--- What to produce ---
Nothing outside the range below should be printed. Output exactly the lines from the line with "X304800Y323636D01*" to the line with "X399836Y228600D01*", both included.

--- Data ---

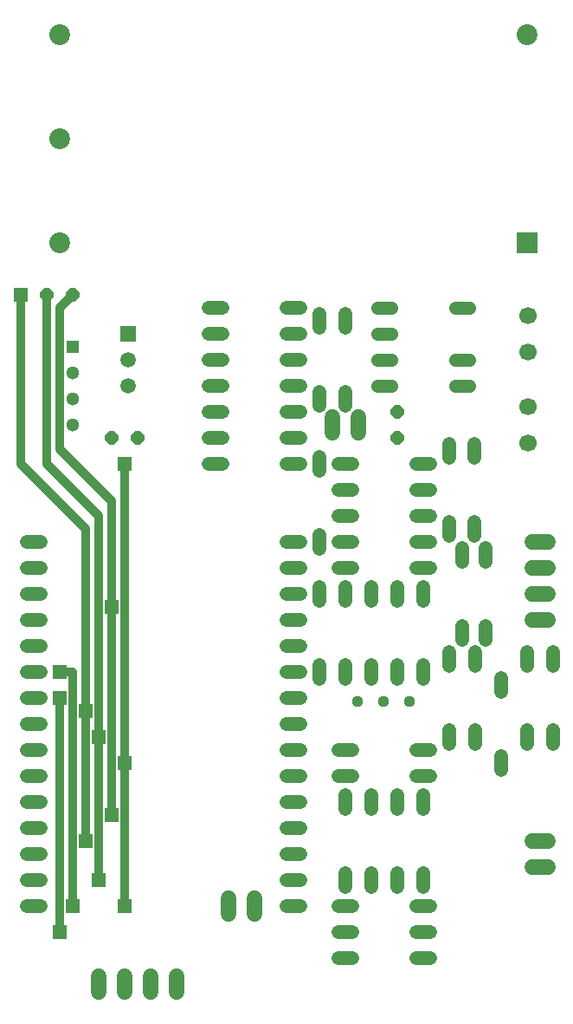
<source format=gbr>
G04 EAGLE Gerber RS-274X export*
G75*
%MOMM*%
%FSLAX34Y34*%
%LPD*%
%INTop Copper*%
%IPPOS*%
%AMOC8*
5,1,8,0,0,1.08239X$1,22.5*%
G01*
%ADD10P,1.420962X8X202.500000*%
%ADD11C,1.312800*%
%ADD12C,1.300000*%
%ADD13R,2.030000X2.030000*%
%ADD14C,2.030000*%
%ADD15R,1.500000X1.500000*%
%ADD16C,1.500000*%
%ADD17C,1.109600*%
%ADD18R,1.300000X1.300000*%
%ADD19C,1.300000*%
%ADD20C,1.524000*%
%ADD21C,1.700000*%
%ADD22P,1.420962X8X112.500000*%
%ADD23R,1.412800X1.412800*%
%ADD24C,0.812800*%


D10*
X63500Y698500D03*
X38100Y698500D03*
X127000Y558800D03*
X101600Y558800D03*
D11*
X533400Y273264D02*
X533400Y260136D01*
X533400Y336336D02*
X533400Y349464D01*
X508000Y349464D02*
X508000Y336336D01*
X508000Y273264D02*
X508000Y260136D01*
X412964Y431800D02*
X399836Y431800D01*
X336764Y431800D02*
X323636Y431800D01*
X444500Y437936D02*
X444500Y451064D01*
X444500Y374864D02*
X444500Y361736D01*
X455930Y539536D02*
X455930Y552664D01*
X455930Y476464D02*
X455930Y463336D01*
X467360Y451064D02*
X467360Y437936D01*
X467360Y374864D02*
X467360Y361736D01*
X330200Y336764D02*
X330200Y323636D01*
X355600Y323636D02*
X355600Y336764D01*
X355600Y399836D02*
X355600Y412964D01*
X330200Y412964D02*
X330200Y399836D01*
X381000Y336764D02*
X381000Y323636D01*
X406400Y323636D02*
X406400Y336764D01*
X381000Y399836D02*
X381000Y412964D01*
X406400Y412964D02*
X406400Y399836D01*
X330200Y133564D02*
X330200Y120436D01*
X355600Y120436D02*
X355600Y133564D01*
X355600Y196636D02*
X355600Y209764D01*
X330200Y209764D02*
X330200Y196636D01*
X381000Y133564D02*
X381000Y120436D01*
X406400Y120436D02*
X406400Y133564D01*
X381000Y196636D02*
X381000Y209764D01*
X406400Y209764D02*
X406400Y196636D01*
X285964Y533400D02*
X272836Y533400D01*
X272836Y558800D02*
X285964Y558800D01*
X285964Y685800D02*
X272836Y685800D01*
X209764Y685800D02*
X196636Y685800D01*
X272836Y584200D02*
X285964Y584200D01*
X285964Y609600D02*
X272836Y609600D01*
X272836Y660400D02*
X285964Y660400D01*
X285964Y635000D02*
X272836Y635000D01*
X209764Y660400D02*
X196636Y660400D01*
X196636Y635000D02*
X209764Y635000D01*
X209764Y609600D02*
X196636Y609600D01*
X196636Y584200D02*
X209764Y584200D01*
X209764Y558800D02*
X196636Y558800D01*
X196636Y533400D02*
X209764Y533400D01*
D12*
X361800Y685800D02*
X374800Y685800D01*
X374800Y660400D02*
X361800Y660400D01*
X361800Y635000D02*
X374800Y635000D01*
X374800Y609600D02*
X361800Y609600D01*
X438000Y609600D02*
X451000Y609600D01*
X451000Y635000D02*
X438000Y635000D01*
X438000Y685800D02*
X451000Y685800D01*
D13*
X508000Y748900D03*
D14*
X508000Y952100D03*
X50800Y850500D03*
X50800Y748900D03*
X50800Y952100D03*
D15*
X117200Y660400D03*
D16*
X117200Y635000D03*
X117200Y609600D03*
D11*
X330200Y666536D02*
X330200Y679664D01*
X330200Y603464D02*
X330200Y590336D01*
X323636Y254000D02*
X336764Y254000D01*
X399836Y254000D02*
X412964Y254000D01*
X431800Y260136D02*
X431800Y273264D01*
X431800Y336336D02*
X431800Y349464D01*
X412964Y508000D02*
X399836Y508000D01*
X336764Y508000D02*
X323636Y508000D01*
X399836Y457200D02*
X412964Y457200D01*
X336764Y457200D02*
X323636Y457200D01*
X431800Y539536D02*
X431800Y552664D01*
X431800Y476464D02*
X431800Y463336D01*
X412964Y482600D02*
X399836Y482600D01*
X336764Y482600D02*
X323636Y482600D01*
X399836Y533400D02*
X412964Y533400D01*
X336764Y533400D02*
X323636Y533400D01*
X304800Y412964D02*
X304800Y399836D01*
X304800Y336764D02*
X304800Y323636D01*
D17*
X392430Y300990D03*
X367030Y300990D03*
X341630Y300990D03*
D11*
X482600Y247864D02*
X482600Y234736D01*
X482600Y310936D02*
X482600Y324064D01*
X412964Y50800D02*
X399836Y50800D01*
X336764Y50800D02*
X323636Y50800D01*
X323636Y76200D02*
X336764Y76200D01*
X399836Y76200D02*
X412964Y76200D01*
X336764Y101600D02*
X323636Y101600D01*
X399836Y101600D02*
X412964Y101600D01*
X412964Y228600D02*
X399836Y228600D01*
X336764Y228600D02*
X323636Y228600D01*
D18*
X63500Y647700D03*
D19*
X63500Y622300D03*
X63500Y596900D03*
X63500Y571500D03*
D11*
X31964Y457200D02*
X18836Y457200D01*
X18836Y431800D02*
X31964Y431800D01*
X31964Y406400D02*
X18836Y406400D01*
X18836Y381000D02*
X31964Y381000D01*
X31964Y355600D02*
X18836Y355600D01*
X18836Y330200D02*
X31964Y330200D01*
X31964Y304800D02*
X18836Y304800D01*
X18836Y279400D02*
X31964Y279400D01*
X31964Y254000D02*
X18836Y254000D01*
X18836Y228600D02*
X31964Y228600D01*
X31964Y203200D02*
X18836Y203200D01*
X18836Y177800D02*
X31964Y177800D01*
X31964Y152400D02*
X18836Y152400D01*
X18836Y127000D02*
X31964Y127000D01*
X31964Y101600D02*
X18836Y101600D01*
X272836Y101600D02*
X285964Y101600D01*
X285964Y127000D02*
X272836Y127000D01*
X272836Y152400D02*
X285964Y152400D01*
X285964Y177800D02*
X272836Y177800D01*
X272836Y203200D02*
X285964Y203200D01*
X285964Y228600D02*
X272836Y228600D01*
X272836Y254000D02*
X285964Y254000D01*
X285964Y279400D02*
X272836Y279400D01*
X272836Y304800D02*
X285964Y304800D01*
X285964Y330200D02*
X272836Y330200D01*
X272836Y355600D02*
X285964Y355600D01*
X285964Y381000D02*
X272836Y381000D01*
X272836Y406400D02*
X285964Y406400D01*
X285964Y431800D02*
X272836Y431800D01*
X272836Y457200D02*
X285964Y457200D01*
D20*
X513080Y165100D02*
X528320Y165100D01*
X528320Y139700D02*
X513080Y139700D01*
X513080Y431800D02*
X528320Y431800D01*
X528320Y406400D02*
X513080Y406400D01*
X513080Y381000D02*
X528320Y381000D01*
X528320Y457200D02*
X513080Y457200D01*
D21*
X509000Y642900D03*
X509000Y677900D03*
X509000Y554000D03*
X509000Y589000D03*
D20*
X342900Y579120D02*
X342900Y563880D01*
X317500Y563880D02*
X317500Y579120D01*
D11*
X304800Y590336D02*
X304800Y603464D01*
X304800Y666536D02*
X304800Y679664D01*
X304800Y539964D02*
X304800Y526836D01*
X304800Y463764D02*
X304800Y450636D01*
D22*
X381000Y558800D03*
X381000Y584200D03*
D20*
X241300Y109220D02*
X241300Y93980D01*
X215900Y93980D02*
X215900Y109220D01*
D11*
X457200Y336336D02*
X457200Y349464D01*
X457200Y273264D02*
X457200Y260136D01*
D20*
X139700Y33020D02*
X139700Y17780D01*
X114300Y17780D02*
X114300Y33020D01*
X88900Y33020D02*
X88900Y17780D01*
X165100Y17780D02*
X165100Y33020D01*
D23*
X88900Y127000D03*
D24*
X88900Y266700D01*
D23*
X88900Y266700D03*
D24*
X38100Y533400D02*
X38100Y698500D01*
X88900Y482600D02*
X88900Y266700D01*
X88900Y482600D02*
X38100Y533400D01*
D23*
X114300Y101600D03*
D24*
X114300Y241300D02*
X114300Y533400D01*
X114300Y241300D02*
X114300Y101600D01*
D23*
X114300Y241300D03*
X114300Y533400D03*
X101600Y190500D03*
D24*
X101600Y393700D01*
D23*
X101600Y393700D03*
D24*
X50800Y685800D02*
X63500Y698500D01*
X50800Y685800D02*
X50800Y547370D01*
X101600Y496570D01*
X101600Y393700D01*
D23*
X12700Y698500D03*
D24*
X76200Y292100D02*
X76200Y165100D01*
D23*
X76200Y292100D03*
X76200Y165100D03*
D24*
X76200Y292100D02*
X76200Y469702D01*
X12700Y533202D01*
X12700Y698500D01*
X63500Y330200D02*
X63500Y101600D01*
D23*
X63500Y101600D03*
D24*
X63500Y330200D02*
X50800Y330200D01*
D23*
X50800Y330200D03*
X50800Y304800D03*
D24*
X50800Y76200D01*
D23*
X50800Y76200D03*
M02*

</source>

---

--- Output of the exercise ---
X304800Y323636D01*
D17*
X392430Y300990D03*
X367030Y300990D03*
X341630Y300990D03*
D11*
X482600Y247864D02*
X482600Y234736D01*
X482600Y310936D02*
X482600Y324064D01*
X412964Y50800D02*
X399836Y50800D01*
X336764Y50800D02*
X323636Y50800D01*
X323636Y76200D02*
X336764Y76200D01*
X399836Y76200D02*
X412964Y76200D01*
X336764Y101600D02*
X323636Y101600D01*
X399836Y101600D02*
X412964Y101600D01*
X412964Y228600D02*
X399836Y228600D01*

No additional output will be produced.